Hmmm... here comes my late answer again, hope you still remember what we were
tailking about... ;-)
Post by Christian Stocker
Post by Simon Rönnqvist
Post by Christian Stocker
BXE shows what you mean in a manner that it will look like what you
will get on the webpage. if you reuse the content on a different palce
(PDA, PDF, whatever), it will of course look differently, but I think
the users can abstract that.
My fear (as I mentioned earlier) is that people would be tempted to
choose the semantic marking according to looks instead of meaning.
Just give it meaningful names, remove bold/etc, and they can't do that :)

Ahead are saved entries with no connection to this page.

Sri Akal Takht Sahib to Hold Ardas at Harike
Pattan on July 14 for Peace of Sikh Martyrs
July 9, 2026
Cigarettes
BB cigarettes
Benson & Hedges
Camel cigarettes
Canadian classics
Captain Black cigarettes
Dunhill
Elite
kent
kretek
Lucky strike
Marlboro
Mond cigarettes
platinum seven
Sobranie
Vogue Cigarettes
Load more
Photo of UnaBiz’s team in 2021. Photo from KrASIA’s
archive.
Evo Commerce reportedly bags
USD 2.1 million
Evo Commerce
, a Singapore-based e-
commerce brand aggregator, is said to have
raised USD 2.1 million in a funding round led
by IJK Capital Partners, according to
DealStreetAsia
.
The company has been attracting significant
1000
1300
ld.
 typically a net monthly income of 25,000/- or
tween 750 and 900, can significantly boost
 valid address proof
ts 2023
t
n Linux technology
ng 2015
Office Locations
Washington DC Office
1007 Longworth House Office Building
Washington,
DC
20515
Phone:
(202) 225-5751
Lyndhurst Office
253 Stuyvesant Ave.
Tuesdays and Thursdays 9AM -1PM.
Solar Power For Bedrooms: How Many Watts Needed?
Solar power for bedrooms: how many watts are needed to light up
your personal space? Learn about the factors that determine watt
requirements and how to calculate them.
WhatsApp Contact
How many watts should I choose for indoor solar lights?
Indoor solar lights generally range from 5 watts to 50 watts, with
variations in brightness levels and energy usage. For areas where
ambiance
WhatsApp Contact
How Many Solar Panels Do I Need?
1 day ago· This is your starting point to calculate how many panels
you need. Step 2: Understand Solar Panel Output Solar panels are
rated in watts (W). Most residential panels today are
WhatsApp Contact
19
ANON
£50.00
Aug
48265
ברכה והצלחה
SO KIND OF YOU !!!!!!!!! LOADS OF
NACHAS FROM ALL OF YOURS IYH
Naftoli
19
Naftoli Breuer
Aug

Well, I'm actually intending to do that.
But still there might be a chance that the author would notice certain kinds
of behaviour (or let's say looks) when using a certain kind of tag, and
thereby start to misuse those tags.

On the other hand, if the user really wants to he/she can still see the final
behaviour of certain markings from the actual web page he/she is editing
anyways. But at least not showing the final looks in the editor could make
the idea that he/she isn't supposed to be editing looks, only semantics and
content a bit clearer.
Post by Christian Stocker
Post by Simon Rönnqvist
Post by Christian Stocker
How would a WYSIWYM Editor look like in your opinion? On the web, I mean :)
Kind of like LyX. Or let's say kind of like BXE without showing how the
page would look, but instead just indicating the semantics. I think there
should be some kinds of web-based WYSIWYM:s around, but I haven't checked
them out yet.
Maybe the tag mode (without wysiwyg formatting) would be something for
you then. It has to be improved (it doesn't do live updates right now),
but that could be a way to what you want
Well I'd be interested in trying it out.
How do I do that?

With what purpose in mind did you develop this?